_Problem statement_
Repeat every record exactly as written, but leave out the pictures.

^^^^^^^^

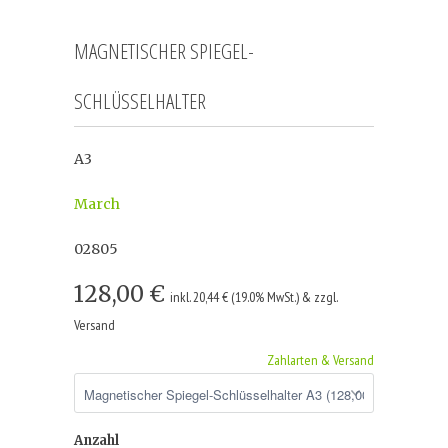
MAGNETISCHER SPIEGEL-
SCHLÜSSELHALTER
A3
March
02805
128,00 €
inkl. 20,44 € (19.0% MwSt.) & zzgl.
Versand
Zahlarten & Versand
Anzahl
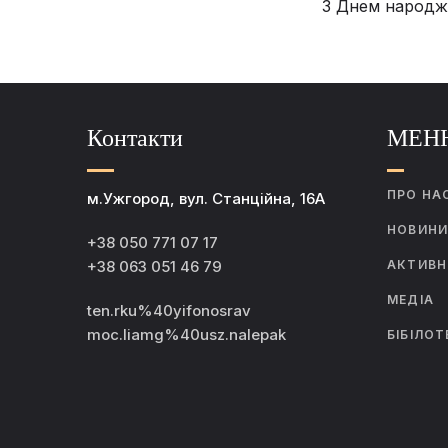
З Днем народж
Контакти
МЕН
ПРО НА
м.Ужгород, вул. Станційна, 16А
НОВИН
+38 050 771 07 17
+38 063 051 46 79
АКТИВН
МЕДІА
ten.rku%40yifonosrav
moc.liamg%40usz.nalepak
БІБІЛОТ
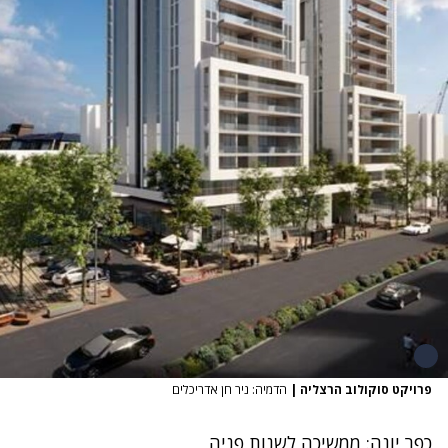
פרויקט סוקולוב הרצליה
|
הדמיה: ניר חן אדריכלים
כפר יונה: ממשיכה לשנות פניה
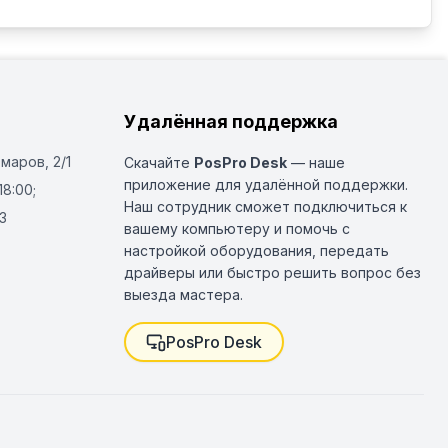
Удалённая поддержка
Омаров, 2/1
Скачайте
PosPro Desk
— наше
приложение для удалённой поддержки.
18:00;
Наш сотрудник сможет подключиться к
3
вашему компьютеру и помочь с
настройкой оборудования, передать
драйверы или быстро решить вопрос без
выезда мастера.
PosPro Desk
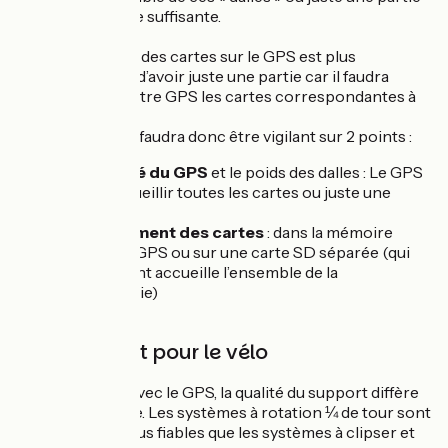
faute de mémoire suffisante.
Avoir l’ensemble des cartes sur le GPS est plus
confortable que d’avoir juste une partie car il faudra
transférer sur votre GPS les cartes correspondantes à
votre parcours.
Lors de l'achat, il faudra donc être vigilant sur 2 points :
La
capacité du GPS
et le poids des dalles : Le GPS
peut-il accueillir toutes les cartes ou juste une
partie ?
Le
chargement des cartes
: dans la mémoire
interne du GPS ou sur une carte SD séparée (qui
bien souvent accueille l’ensemble de la
cartographie)
5/ Le support pour le vélo
Souvent vendu avec le GPS, la qualité du support diffère
suivant le modèle. Les systèmes à rotation ¼ de tour sont
généralement plus fiables que les systèmes à clipser et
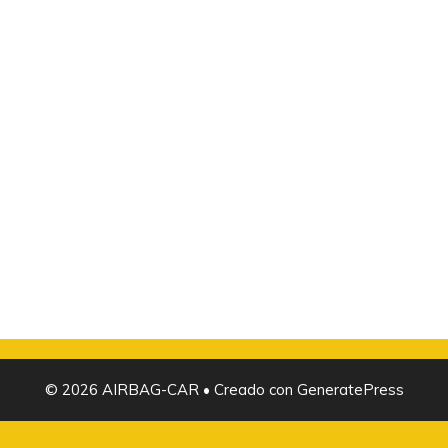
© 2026 AIRBAG-CAR
• Creado con
GeneratePress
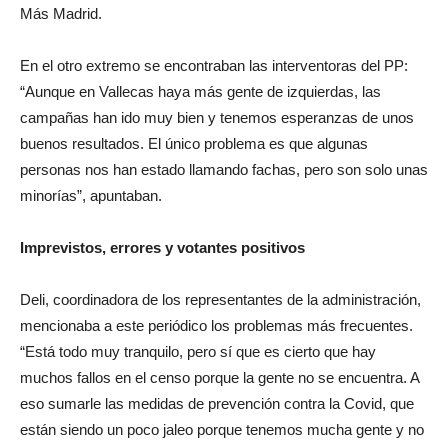
Más Madrid.
En el otro extremo se encontraban las interventoras del PP:
“Aunque en Vallecas haya más gente de izquierdas, las
campañas han ido muy bien y tenemos esperanzas de unos
buenos resultados. El único problema es que algunas
personas nos han estado llamando fachas, pero son solo unas
minorías”, apuntaban.
Imprevistos, errores y votantes positivos
Deli, coordinadora de los representantes de la administración,
mencionaba a este periódico los problemas más frecuentes.
“Está todo muy tranquilo, pero sí que es cierto que hay
muchos fallos en el censo porque la gente no se encuentra. A
eso sumarle las medidas de prevención contra la Covid, que
están siendo un poco jaleo porque tenemos mucha gente y no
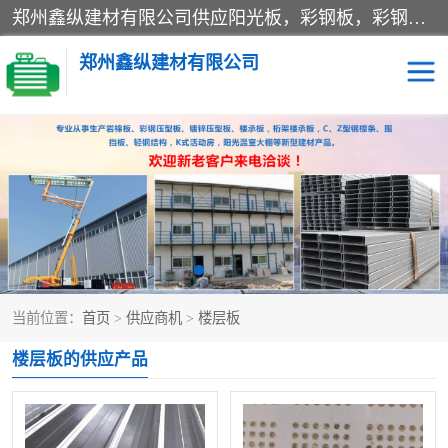
郑州鑫纵建材有限公司供应阳光板，彩钢板，彩钢钢构工程是一家集生产销售租赁安装于一体的企业，主要生产PC采光板，耐力板，仿古琉璃采光板，岩棉板、彩钢压型板、镀锌压型板、桁架楼承板，C、Z型钢檩条、围挡板、轻钢结构，阳光温室大棚等新型建材产品。公司旗下有多台移动式高空压瓦机租赁，承接全国各地业务，专业对外租赁各种型号压瓦机。
郑州鑫纵建材有限公司
高空瓦机租赁
ASA合成树脂仿古瓦
CZ型钢
FRP采光板
PC多层板
PC耐力板
当前位置：
首页
>
供应商机
>
楼层板
建筑围挡
楼层板
楼层板的供应产品
新型活动房
压型彩钢板
岩棉板
钢结构配件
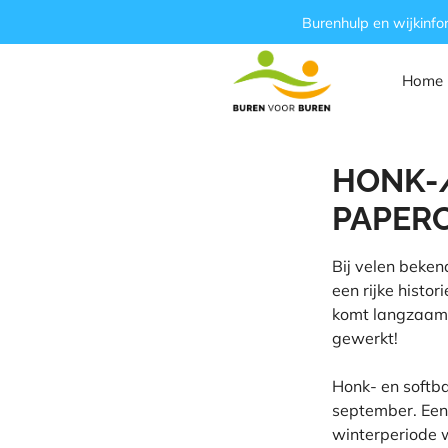
Ga
Burenhulp en wijkinfo
naar
de
Home
inhoud
HONK-/
PAPERC
Bij velen beken
een rijke histo
komt langzaam 
gewerkt!
Honk- en softba
september. Een 
winterperiode w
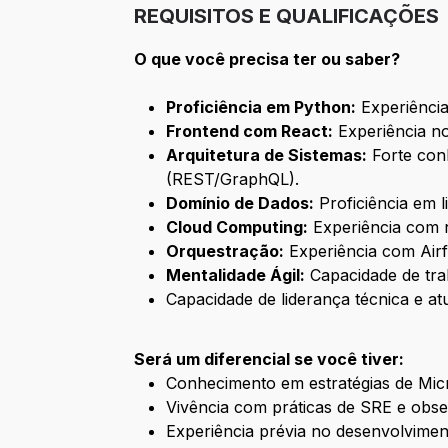
REQUISITOS E QUALIFICAÇÕES
O que você precisa ter ou saber?
Proficiência em Python:
Experiência
Frontend com React:
Experiência no
Arquitetura de Sistemas:
Forte conh
(REST/GraphQL).
Domínio de Dados:
Proficiência em 
Cloud Computing:
Experiência com n
Orquestração:
Experiência com Airf
Mentalidade Ágil:
Capacidade de tra
Capacidade de liderança técnica e a
Será um diferencial se você tiver:
Conhecimento em estratégias de Mic
Vivência com práticas de SRE e obse
Experiência prévia no desenvolvimen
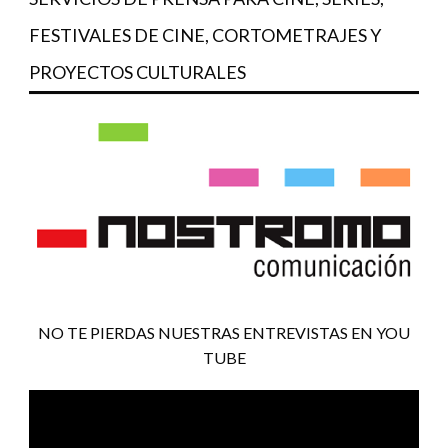
FESTIVALES DE CINE, CORTOMETRAJES Y
PROYECTOS CULTURALES
NO TE PIERDAS NUESTRAS ENTREVISTAS EN YOU
TUBE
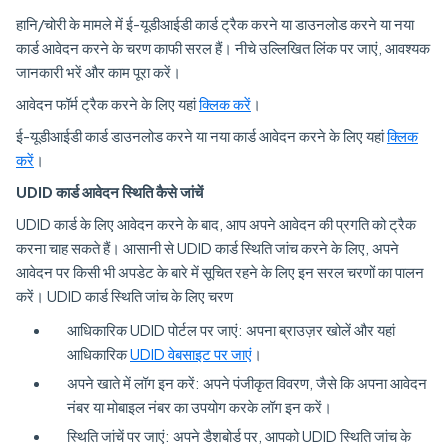
हानि/चोरी के मामले में ई-यूडीआईडी कार्ड ट्रैक करने या डाउनलोड करने या नया
कार्ड आवेदन करने के चरण काफी सरल हैं। नीचे उल्लिखित लिंक पर जाएं, आवश्यक
जानकारी भरें और काम पूरा करें।
आवेदन फॉर्म ट्रैक करने के लिए यहां
क्लिक करें
।
ई-यूडीआईडी कार्ड डाउनलोड करने या नया कार्ड आवेदन करने के लिए यहां
क्लिक
करें
।
UDID कार्ड आवेदन स्थिति कैसे जांचें
UDID कार्ड के लिए आवेदन करने के बाद, आप अपने आवेदन की प्रगति को ट्रैक
करना चाह सकते हैं। आसानी से UDID कार्ड स्थिति जांच करने के लिए, अपने
आवेदन पर किसी भी अपडेट के बारे में सूचित रहने के लिए इन सरल चरणों का पालन
करें। UDID कार्ड स्थिति जांच के लिए चरण
आधिकारिक UDID पोर्टल पर जाएं: अपना ब्राउज़र खोलें और यहां
आधिकारिक
UDID वेबसाइट पर जाएं
।
अपने खाते में लॉग इन करें: अपने पंजीकृत विवरण, जैसे कि अपना आवेदन
नंबर या मोबाइल नंबर का उपयोग करके लॉग इन करें।
स्थिति जांचें पर जाएं: अपने डैशबोर्ड पर, आपको UDID स्थिति जांच के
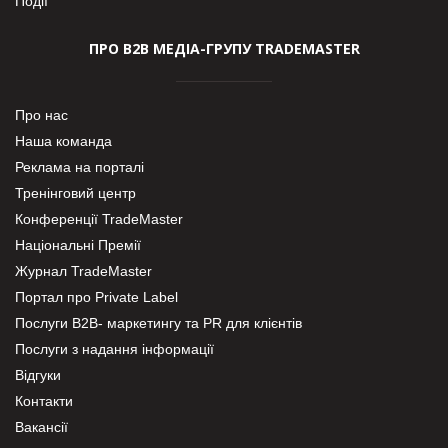
Події
ПРО В2В МЕДІА-ГРУПУ TRADEMASTER
Про нас
Наша команда
Реклама на порталі
Тренінговий центр
Конференції TradeMaster
Національні Премії
Журнал TradeMaster
Портал про Private Label
Послуги В2В- маркетингу та PR для клієнтів
Послуги з надання інформації
Відгуки
Контакти
Вакансії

^^^^^^^^

_Written solution_
MAGNETISCHER SPIEGEL-
SCHLÜSSELHALTER
A3
March
02805
128,00 €
inkl. 20,44 € (19.0% MwSt.) & zzgl.
Versand
Zahlarten & Versand
Anzahl
З Днем народж
Контакти
МЕН
ПРО НА
м.Ужгород, вул. Станційна, 16А
НОВИН
+38 050 771 07 17
+38 063 051 46 79
АКТИВН
МЕДІА
ten.rku%40yifonosrav
moc.liamg%40usz.nalepak
БІБІЛОТ
פרויקט סוקולוב הרצליה
|
הדמיה: ניר חן אדריכלים
כפר יונה: ממשיכה לשנות פניה
Удалённая поддержка
Омаров, 2/1
Скачайте
PosPro Desk
— наше
приложение для удалённой поддержки.
18:00;
Наш сотрудник сможет подключиться к
3
вашему компьютеру и помочь с
настройкой оборудования, передать
драйверы или быстро решить вопрос без
выезда мастера.
PosPro Desk
faute de mémoire suffisante.
Avoir l’ensemble des cartes sur le GPS est plus
confortable que d’avoir juste une partie car il faudra
transférer sur votre GPS les cartes correspondantes à
votre parcours.
Lors de l'achat, il faudra donc être vigilant sur 2 points :
La
capacité du GPS
et le poids des dalles : Le GPS
peut-il accueillir toutes les cartes ou juste une
partie ?
Le
chargement des cartes
: dans la mémoire
interne du GPS ou sur une carte SD séparée (qui
bien souvent accueille l’ensemble de la
cartographie)
5/ Le support pour le vélo
Souvent vendu avec le GPS, la qualité du support diffère
suivant le modèle. Les systèmes à rotation ¼ de tour sont
généralement plus fiables que les systèmes à clipser et
© 2026 AIRBAG-CAR
• Creado con
GeneratePress
Más Madrid.
En el otro extremo se encontraban las interventoras del PP:
“Aunque en Vallecas haya más gente de izquierdas, las
campañas han ido muy bien y tenemos esperanzas de unos
buenos resultados. El único problema es que algunas
personas nos han estado llamando fachas, pero son solo unas
minorías”, apuntaban.
Imprevistos, errores y votantes positivos
Deli, coordinadora de los representantes de la administración,
mencionaba a este periódico los problemas más frecuentes.
“Está todo muy tranquilo, pero sí que es cierto que hay
muchos fallos en el censo porque la gente no se encuentra. A
eso sumarle las medidas de prevención contra la Covid, que
están siendo un poco jaleo porque tenemos mucha gente y no
郑州鑫纵建材有限公司供应阳光板，彩钢板，彩钢钢构工程是一家集生产销售租赁安装于一体的企业，主要生产PC采光板，耐力板，仿古琉璃采光板，岩棉板、彩钢压型板、镀锌压型板、桁架楼承板，C、Z型钢檩条、围挡板、轻钢结构，阳光温室大棚等新型建材产品。公司旗下有多台移动式高空压瓦机租赁，承接全国各地业务，专业对外租赁各种型号压瓦机。
郑州鑫纵建材有限公司
高空瓦机租赁
ASA合成树脂仿古瓦
CZ型钢
FRP采光板
PC多层板
PC耐力板
当前位置：
首页
>
供应商机
>
楼层板
建筑围挡
楼层板
楼层板的供应产品
新型活动房
压型彩钢板
岩棉板
钢结构配件
Ga
Burenhulp en wijkinfo
naar
de
Home
inhoud
HONK-/
PAPERC
Bij velen beken
een rijke histo
komt langzaam 
gewerkt!
Honk- en softba
september. Een 
winterperiode w
REQUISITOS E QUALIFICAÇÕES
O que você precisa ter ou saber?
Proficiência em Python:
Experiência
Frontend com React:
Experiência no
Arquitetura de Sistemas:
Forte conh
(REST/GraphQL).
Domínio de Dados:
Proficiência em 
Cloud Computing:
Experiência com n
Orquestração:
Experiência com Airf
Mentalidade Ágil:
Capacidade de tra
Capacidade de liderança técnica e a
Será um diferencial se você tiver:
Conhecimento em estratégias de Mic
Vivência com práticas de SRE e obse
Experiência prévia no desenvolvimen
FESTIVALES DE CINE, CORTOMETRAJES Y
PROYECTOS CULTURALES
NO TE PIERDAS NUESTRAS ENTREVISTAS EN YOU
TUBE
हानि/चोरी के मामले में ई-यूडीआईडी कार्ड ट्रैक करने या डाउनलोड करने या नया
कार्ड आवेदन करने के चरण काफी सरल हैं। नीचे उल्लिखित लिंक पर जाएं, आवश्यक
जानकारी भरें और काम पूरा करें।
आवेदन फॉर्म ट्रैक करने के लिए यहां
क्लिक करें
।
ई-यूडीआईडी कार्ड डाउनलोड करने या नया कार्ड आवेदन करने के लिए यहां
क्लिक
करें
।
UDID कार्ड आवेदन स्थिति कैसे जांचें
UDID कार्ड के लिए आवेदन करने के बाद, आप अपने आवेदन की प्रगति को ट्रैक
करना चाह सकते हैं। आसानी से UDID कार्ड स्थिति जांच करने के लिए, अपने
आवेदन पर किसी भी अपडेट के बारे में सूचित रहने के लिए इन सरल चरणों का पालन
करें। UDID कार्ड स्थिति जांच के लिए चरण
आधिकारिक UDID पोर्टल पर जाएं: अपना ब्राउज़र खोलें और यहां
आधिकारिक
UDID वेबसाइट पर जाएं
।
अपने खाते में लॉग इन करें: अपने पंजीकृत विवरण, जैसे कि अपना आवेदन
नंबर या मोबाइल नंबर का उपयोग करके लॉग इन करें।
स्थिति जांचें पर जाएं: अपने डैशबोर्ड पर, आपको UDID स्थिति जांच के
Події
ПРО В2В МЕДІА-ГРУПУ TRADEMASTER
Про нас
Наша команда
Реклама на порталі
Тренінговий центр
Конференції TradeMaster
Національні Премії
Журнал TradeMaster
Портал про Private Label
Послуги В2В- маркетингу та PR для клієнтів
Послуги з надання інформації
Відгуки
Контакти
Вакансії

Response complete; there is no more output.